What the task asks:
Locate each line in the records that contains the word "VENDITA", and copy those lines out.

Provided information:
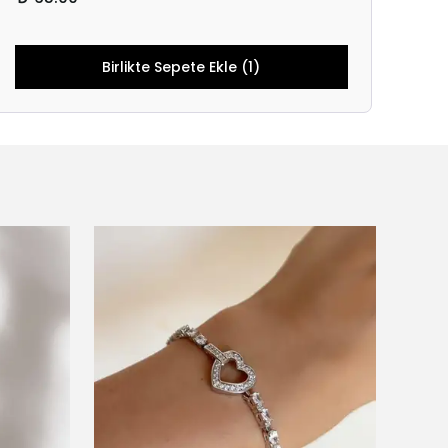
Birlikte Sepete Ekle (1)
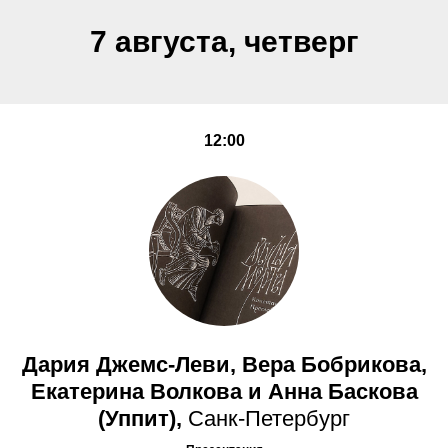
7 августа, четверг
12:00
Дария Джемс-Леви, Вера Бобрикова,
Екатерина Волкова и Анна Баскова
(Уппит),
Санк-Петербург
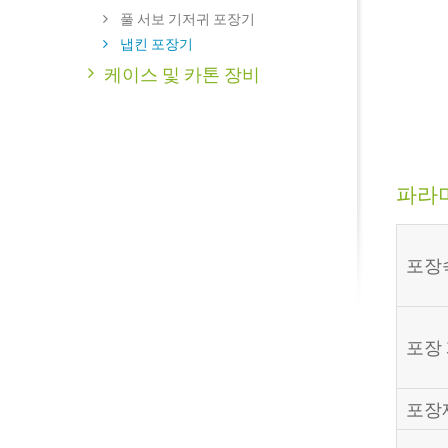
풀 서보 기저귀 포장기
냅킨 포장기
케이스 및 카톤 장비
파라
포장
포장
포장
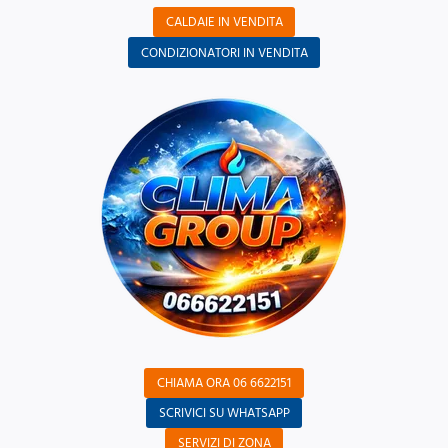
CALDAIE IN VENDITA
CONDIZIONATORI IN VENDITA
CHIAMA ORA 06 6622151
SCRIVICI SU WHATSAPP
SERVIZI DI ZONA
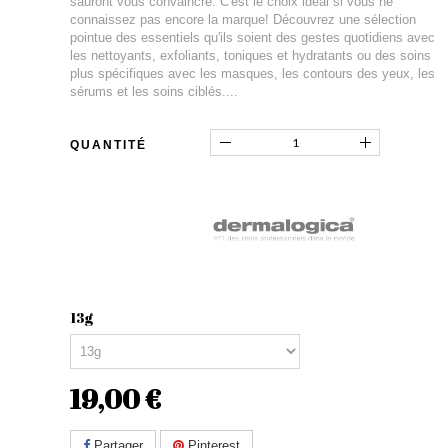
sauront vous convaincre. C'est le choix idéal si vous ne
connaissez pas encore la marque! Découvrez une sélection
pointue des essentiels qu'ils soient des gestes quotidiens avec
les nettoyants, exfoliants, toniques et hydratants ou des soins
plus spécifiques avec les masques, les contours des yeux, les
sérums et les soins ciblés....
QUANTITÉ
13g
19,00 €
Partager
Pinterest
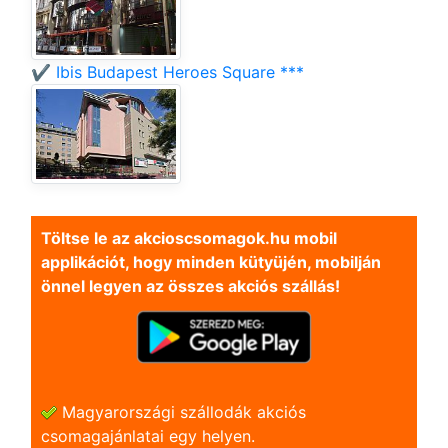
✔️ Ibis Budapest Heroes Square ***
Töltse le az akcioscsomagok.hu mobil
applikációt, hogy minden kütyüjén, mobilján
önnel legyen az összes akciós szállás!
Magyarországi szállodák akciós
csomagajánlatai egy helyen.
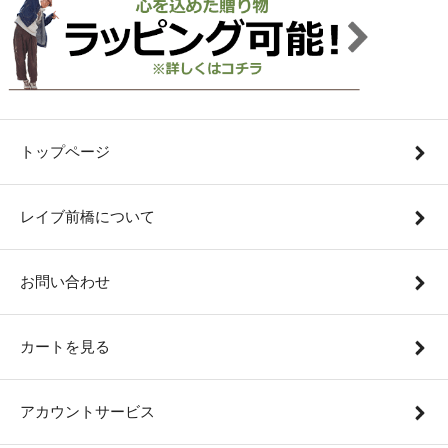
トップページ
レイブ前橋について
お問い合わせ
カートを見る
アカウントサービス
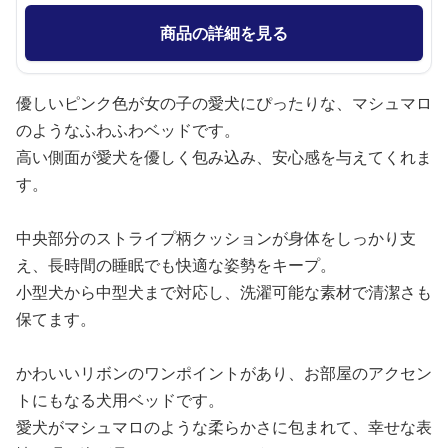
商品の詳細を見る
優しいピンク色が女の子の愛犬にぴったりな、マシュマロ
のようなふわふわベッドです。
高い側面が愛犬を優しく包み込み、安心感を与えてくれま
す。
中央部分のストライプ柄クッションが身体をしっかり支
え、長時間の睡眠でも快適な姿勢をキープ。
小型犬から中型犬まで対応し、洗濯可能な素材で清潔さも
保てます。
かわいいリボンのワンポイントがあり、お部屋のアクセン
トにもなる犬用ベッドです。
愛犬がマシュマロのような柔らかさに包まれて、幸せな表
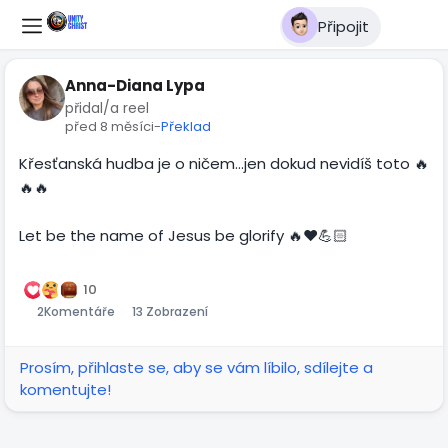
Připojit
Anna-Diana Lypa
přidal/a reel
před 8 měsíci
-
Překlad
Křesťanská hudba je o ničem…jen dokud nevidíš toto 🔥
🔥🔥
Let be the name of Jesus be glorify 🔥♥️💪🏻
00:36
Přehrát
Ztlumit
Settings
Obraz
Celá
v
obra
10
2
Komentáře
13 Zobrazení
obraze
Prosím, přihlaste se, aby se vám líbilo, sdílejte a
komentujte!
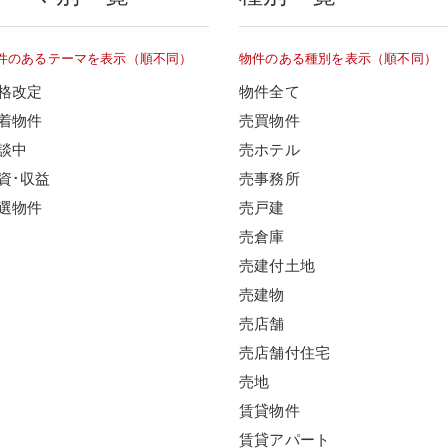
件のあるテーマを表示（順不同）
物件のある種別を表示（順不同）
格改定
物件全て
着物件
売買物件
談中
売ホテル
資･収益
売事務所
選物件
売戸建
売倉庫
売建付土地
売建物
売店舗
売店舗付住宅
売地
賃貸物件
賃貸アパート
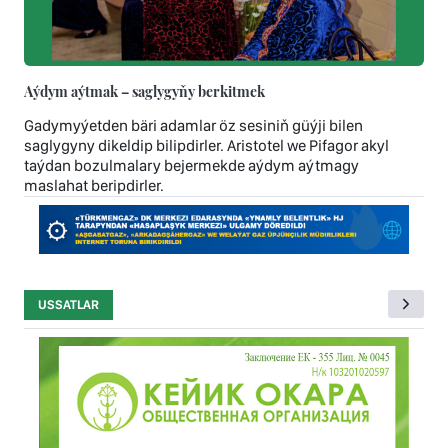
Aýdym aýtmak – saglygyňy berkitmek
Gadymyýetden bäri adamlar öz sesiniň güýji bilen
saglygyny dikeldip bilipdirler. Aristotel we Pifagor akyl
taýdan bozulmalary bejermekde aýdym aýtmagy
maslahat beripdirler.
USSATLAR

Solution for this exercise:
CALDAIE IN VENDITA
CONDIZIONATORI IN VENDITA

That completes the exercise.